**Exercise instructions:**
Update the material below so that every "this chart" reads "this graph", with nothing else changed. Leave the pictures out of your answer.

Information START

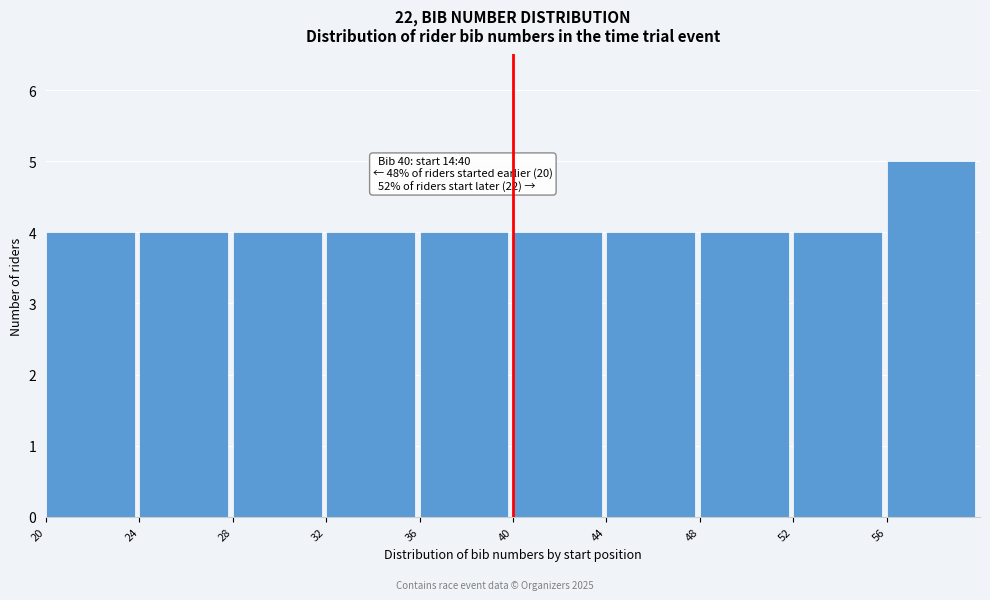

Which range on the x-axis has the tallest bar?

56 to 60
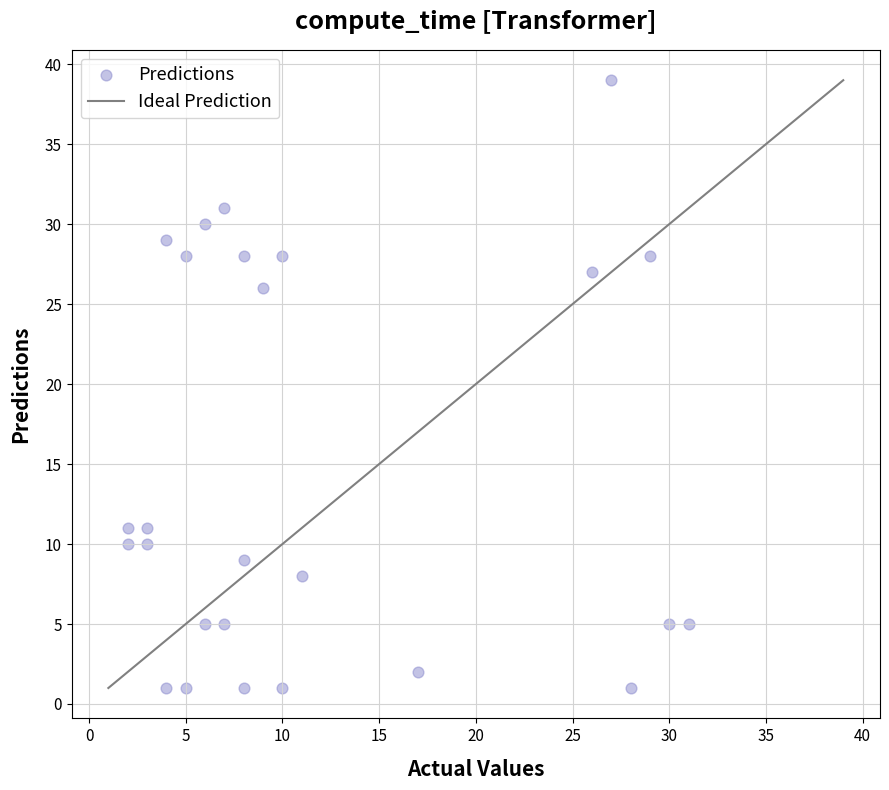

What is the range of Y values (max minus min)?

38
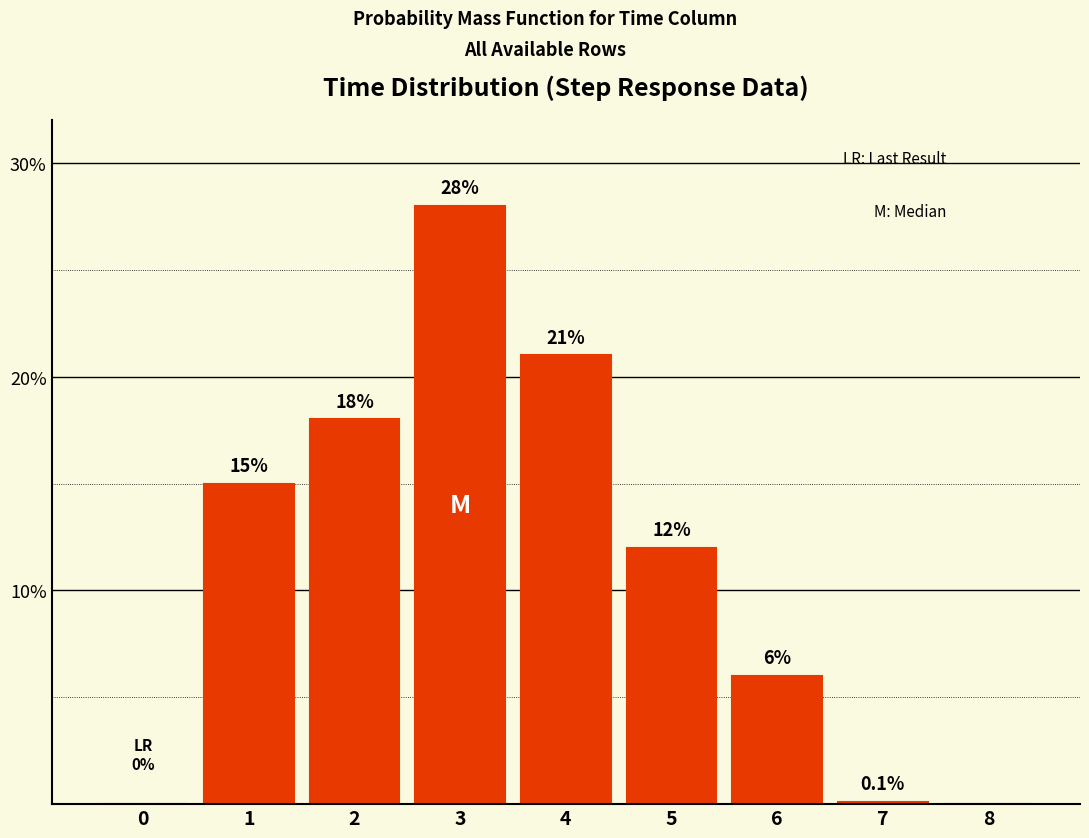

Reading left to right, what are all the values shown in this chart?

0=0.0	1=15.0	2=18.0	3=28.0	4=21.0	5=12.0	6=6.0	7=0.1	8=0.0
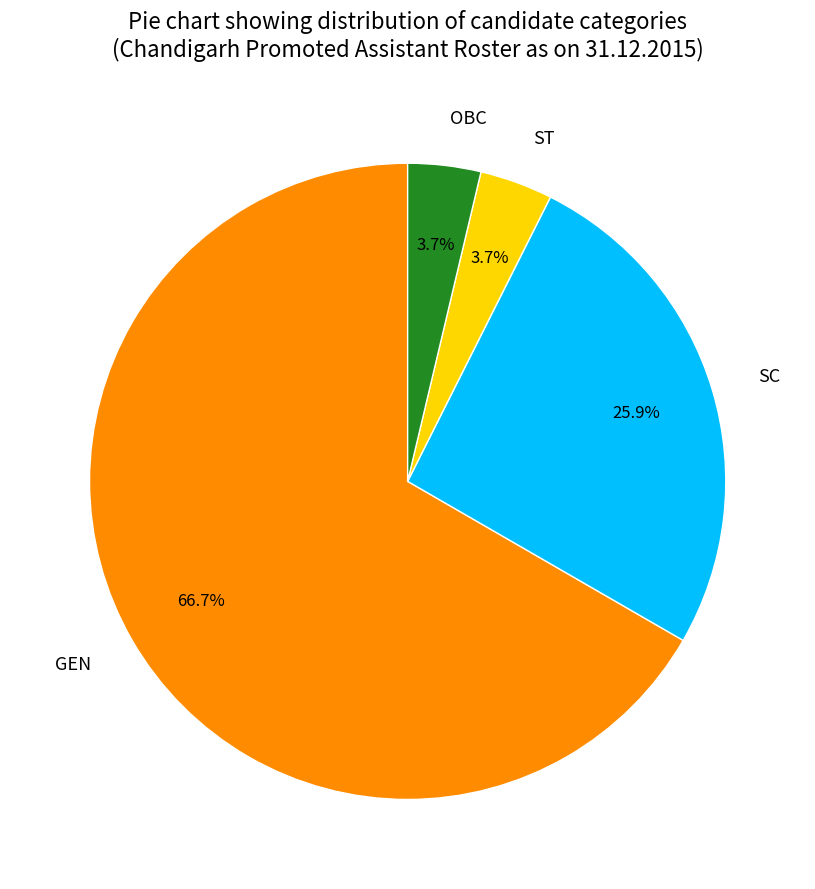

Which has a higher value, ST or SC?

SC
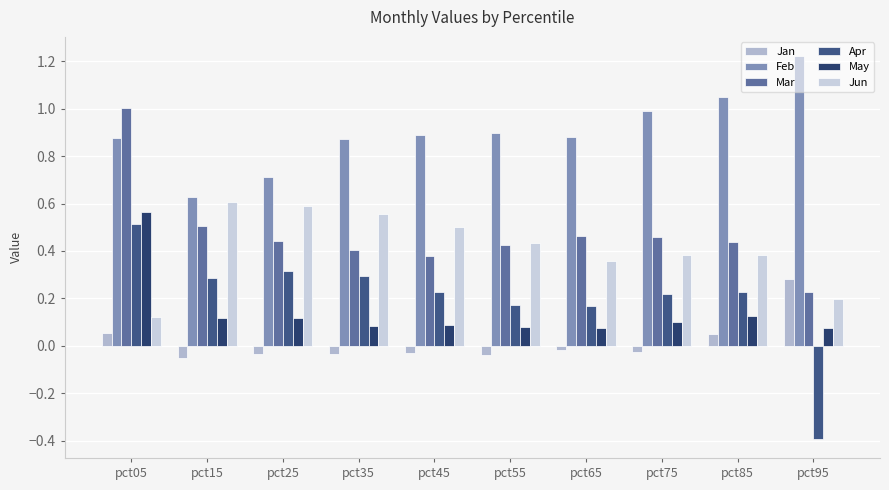

How many series are shown in this chart?

6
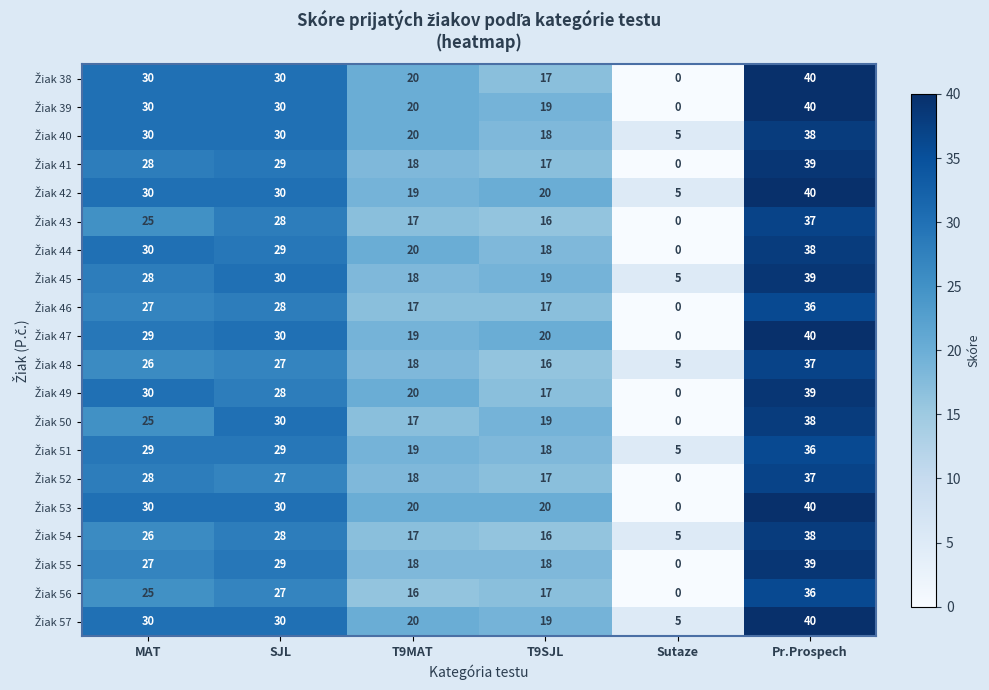

What is the total value across all series at MAT?

563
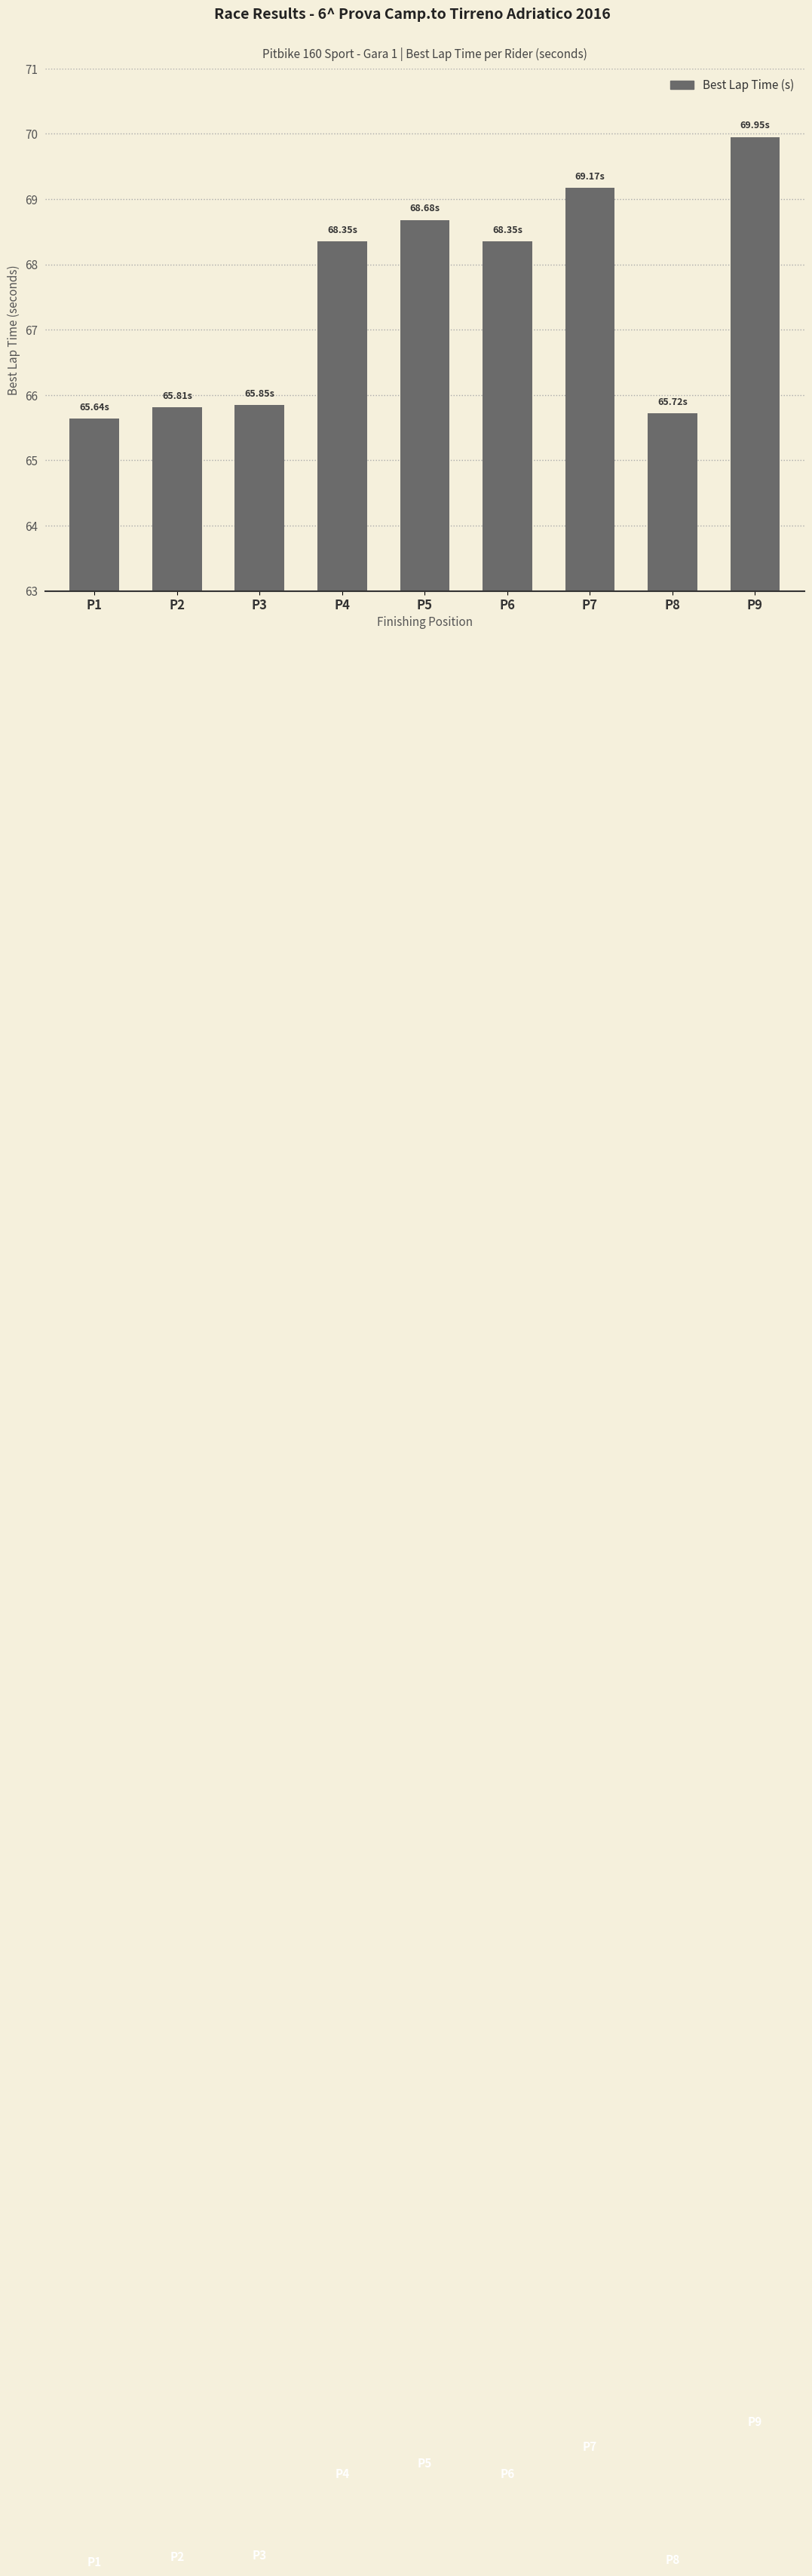

What is the change in value from P2 to P9?

+4.1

Information END

**Task solution:**
Which range on the x-axis has the tallest bar?

56 to 60

What is the range of Y values (max minus min)?

38

Reading left to right, what are all the values shown in this graph?

0=0.0	1=15.0	2=18.0	3=28.0	4=21.0	5=12.0	6=6.0	7=0.1	8=0.0

Which has a higher value, ST or SC?

SC

How many series are shown in this graph?

6

What is the total value across all series at MAT?

563

What is the change in value from P2 to P9?

+4.1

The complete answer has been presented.